I'm looking to buy a new mac laptop- I'm fairly sure it's going to be a 15" MacBook Pro. However, as the price on this class of laptop ranges from roughly 1,600-4,200 I'm not sure which to purchase.

I want to get the cheapest one that suits my needs.

As a student, I will use my laptop both in school and at home, so it will see a lot of movement. It will be lugged around from class to class in a backpack along with binders and textbooks and used routinely throughout the day. It will also be used often at home and elsewhere. Durability is key. Tremendous battery life is a plus, but is not TOTALLY VITAL because I will usually be able to plug in and charge during classes and at home.

On my laptop I will store a few thousand songs, a few hundred photos, 5-10 full length movies (avg. 90 mins each), roughly 50-100 television episodes (avg. 45 mins each), many documents, and programs/applications.

I will use only basic applications such as those included in iLife '09 and iWork '09 as well as Safari, Mail, iTunes, QuickTime, Microsoft Office, and others. I will need to add some academic/recreational programs to the laptop as well. While I will only use relatively basic applications, I will be using them fairly heavily. I will not install games on the laptop. I will often be using multiple applications at once, so the ability to handle multiple applications running simultaneously is crucial.

I don't need BLAZING fast processing speeds, but something that can browse the web and operate applications at a reasonably fast speed is what I'm looking for.

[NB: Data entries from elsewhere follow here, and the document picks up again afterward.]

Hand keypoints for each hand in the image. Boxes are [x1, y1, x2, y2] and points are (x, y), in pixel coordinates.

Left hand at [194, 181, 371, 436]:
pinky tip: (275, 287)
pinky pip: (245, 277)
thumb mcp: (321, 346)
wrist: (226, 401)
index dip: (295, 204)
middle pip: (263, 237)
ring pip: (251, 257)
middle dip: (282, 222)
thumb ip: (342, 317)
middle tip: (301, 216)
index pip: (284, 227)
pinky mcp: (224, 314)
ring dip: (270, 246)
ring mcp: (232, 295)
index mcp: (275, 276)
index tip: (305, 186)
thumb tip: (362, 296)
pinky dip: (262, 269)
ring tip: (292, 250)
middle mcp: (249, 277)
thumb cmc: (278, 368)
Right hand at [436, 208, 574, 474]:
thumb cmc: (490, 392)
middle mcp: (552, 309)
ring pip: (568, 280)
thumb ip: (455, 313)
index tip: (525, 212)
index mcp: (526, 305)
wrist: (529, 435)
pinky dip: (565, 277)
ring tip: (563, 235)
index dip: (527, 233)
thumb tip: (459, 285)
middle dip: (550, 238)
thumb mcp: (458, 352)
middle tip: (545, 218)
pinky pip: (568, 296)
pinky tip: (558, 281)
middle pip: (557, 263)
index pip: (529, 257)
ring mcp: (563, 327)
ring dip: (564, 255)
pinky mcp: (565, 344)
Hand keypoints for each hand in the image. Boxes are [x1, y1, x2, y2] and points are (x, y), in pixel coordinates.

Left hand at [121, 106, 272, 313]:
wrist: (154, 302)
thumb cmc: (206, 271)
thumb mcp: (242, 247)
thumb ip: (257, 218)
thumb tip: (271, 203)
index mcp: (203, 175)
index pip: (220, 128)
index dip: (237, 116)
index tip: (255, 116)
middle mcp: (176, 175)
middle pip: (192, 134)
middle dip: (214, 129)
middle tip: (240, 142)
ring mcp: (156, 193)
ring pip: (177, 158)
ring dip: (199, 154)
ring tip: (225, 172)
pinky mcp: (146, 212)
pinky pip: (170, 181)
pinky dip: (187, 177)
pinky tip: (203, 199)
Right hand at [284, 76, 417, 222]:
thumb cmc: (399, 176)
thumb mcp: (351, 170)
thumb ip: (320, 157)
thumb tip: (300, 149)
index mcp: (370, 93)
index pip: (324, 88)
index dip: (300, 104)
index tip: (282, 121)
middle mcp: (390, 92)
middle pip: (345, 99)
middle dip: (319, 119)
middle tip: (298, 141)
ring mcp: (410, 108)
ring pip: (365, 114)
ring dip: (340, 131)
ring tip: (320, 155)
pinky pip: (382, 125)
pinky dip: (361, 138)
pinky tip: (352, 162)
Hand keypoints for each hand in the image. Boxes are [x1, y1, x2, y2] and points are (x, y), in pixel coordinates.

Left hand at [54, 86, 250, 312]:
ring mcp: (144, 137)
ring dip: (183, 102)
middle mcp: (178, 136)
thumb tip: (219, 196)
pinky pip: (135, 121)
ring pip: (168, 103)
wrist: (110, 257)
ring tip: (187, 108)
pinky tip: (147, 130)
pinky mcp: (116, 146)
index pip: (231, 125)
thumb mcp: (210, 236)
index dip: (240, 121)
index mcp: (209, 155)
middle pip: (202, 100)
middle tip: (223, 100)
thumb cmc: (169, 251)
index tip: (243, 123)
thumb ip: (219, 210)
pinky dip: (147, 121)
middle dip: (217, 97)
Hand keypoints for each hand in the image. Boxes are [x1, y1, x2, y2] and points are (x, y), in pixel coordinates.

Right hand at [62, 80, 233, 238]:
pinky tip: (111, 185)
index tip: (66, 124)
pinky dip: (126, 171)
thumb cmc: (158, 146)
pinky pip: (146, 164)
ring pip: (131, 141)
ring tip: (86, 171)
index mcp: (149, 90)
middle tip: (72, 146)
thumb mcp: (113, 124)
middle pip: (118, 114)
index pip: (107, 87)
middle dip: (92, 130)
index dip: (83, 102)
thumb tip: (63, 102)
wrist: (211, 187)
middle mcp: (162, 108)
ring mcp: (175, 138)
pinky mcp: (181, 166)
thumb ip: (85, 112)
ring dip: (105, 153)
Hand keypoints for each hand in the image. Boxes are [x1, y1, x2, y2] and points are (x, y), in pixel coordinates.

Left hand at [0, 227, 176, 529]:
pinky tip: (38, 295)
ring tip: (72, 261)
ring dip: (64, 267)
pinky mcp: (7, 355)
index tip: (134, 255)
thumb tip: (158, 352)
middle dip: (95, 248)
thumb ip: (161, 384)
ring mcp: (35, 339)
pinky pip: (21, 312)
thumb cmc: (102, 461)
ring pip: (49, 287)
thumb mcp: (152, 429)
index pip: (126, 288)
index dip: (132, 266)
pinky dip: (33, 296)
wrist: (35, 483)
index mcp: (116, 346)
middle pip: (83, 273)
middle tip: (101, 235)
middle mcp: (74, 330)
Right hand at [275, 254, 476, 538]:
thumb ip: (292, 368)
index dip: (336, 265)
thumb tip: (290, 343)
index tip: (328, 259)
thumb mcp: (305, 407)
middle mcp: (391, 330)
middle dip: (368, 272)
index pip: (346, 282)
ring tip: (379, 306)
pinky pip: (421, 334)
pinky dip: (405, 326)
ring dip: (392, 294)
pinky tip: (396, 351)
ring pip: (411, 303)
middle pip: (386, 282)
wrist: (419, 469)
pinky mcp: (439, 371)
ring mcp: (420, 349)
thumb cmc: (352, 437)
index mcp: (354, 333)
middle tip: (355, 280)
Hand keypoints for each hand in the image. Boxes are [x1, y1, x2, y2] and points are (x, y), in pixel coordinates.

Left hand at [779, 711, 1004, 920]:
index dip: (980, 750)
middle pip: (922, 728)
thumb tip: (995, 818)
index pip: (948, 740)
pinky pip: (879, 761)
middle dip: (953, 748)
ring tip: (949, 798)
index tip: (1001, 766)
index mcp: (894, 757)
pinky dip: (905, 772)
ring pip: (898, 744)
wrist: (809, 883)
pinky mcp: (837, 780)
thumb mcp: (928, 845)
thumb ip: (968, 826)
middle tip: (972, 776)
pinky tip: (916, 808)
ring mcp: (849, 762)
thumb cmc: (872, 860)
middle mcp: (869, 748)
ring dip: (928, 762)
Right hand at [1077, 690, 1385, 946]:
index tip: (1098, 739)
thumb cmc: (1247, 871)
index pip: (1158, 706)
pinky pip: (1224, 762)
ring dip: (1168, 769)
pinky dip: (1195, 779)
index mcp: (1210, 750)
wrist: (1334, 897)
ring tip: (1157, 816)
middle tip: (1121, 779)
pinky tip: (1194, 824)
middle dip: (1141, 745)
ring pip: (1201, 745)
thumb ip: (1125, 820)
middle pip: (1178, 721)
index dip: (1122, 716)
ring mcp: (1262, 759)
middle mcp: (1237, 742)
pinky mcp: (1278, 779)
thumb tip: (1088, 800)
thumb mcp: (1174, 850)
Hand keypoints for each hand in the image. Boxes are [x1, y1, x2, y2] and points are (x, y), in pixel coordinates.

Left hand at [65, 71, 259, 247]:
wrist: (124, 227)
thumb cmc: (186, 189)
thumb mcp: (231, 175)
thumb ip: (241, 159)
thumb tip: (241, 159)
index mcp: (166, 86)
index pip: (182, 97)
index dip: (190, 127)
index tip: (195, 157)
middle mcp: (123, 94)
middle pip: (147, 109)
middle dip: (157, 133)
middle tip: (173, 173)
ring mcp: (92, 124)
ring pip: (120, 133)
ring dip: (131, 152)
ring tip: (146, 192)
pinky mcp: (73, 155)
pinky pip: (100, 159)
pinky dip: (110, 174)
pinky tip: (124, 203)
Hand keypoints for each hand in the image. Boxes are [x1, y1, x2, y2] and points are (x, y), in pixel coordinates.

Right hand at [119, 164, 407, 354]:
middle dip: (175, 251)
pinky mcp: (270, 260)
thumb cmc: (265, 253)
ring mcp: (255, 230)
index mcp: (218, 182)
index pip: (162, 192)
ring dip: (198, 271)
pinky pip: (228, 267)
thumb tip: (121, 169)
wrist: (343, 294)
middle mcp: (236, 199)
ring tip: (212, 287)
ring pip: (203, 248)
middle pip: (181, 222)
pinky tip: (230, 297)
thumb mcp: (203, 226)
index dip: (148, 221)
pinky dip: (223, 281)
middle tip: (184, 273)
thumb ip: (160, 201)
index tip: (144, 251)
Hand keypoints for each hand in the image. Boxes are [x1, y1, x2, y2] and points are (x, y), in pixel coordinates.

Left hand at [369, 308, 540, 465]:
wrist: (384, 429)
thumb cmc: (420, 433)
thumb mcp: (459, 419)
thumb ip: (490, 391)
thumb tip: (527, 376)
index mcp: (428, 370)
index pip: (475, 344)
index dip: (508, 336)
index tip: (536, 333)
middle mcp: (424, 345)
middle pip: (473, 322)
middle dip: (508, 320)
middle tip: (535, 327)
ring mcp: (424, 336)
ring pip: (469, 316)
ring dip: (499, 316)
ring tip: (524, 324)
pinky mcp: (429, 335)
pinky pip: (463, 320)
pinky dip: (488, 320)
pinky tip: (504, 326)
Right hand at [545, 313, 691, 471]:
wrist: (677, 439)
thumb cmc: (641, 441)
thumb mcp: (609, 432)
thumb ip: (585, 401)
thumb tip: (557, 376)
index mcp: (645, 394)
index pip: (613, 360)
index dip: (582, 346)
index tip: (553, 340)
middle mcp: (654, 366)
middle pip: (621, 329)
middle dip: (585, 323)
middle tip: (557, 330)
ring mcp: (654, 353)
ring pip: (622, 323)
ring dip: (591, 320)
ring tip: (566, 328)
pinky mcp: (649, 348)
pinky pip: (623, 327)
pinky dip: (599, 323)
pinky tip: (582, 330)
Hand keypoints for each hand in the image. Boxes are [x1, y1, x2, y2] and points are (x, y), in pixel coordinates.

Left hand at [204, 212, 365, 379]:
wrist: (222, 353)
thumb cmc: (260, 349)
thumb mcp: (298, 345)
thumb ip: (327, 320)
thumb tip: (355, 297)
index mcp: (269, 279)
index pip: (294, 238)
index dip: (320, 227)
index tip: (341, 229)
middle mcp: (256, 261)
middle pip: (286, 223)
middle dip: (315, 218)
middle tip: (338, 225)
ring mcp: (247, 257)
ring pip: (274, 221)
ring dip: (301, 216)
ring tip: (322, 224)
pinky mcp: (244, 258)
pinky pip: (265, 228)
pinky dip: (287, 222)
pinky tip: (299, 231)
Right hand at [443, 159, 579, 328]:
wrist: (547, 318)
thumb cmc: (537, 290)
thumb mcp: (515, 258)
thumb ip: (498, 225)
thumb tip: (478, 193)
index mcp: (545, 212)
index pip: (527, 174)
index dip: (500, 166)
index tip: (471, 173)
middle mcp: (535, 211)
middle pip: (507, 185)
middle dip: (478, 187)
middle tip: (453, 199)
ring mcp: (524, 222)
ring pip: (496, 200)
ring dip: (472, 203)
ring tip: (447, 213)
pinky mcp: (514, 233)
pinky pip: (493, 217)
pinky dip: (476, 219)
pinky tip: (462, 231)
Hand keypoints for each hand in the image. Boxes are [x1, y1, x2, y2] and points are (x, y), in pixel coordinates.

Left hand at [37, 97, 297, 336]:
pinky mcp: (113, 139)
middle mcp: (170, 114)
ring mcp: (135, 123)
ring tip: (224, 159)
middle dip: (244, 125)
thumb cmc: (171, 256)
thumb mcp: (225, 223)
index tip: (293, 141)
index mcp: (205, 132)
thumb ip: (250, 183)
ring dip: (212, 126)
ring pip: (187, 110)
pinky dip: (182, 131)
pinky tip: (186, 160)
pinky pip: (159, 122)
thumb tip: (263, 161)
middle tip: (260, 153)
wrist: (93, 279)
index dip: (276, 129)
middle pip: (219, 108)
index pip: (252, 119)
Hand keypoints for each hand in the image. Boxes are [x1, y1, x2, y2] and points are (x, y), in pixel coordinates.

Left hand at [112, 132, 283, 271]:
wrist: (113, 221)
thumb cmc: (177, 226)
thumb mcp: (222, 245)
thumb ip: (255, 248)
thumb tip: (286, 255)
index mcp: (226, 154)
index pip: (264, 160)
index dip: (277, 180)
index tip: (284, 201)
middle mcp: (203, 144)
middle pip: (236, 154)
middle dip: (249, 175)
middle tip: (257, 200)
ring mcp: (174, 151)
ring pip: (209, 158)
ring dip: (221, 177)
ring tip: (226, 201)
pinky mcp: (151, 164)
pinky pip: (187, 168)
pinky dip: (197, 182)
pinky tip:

Finally: lifespan. I would like my laptop, obviously, to last as long as possible, at least 4-5 years, without needing to be replaced.

Overall, I'm looking for the cheapest specs for a 15" MacBook Pro that can easily suit the needs of the average student, running smoothly and without difficulty.
*
OPTIONS:* (view mac store for pricing)

Processor: *

2.53 GHz*, *

2.66 GHz*, *

2.8 GHz*, or _*

3.06 GHz*_

Memory: _*

4GB*_ 1066MHz DDR3 SDRAM - 2x2GB, or _*

8GB*_ 1066MHz DDR3 SDRAM - 2x4GB

Hard Drive: *

250GB Serial ATA Drive @ 5400 rpm, **

320GB Serial ATA Drive @ 5400 rpm,

**500GB Serial ATA Drive @ 5400 rpm, **

320GB Serial ATA Drive @ 7200 rpm, **

500GB Serial ATA Drive @ 7200 rpm, **

128GB solid-state drive, **or

256GB solid-state drive*

Please feel free to ask additional questions. I'm looking for a final answer that defines which three specs (Processor, Memory, and Hard Drive) I should customize my 15" MacBook Pro with given my outlined needs and expectations. Again, feel free to voice questions or inquiries. (Please, don't try to persuade me from buying this particular laptop- I hate windows, not a huge Linux fan, and 15" is the size of laptop I want)

THANKS!


----------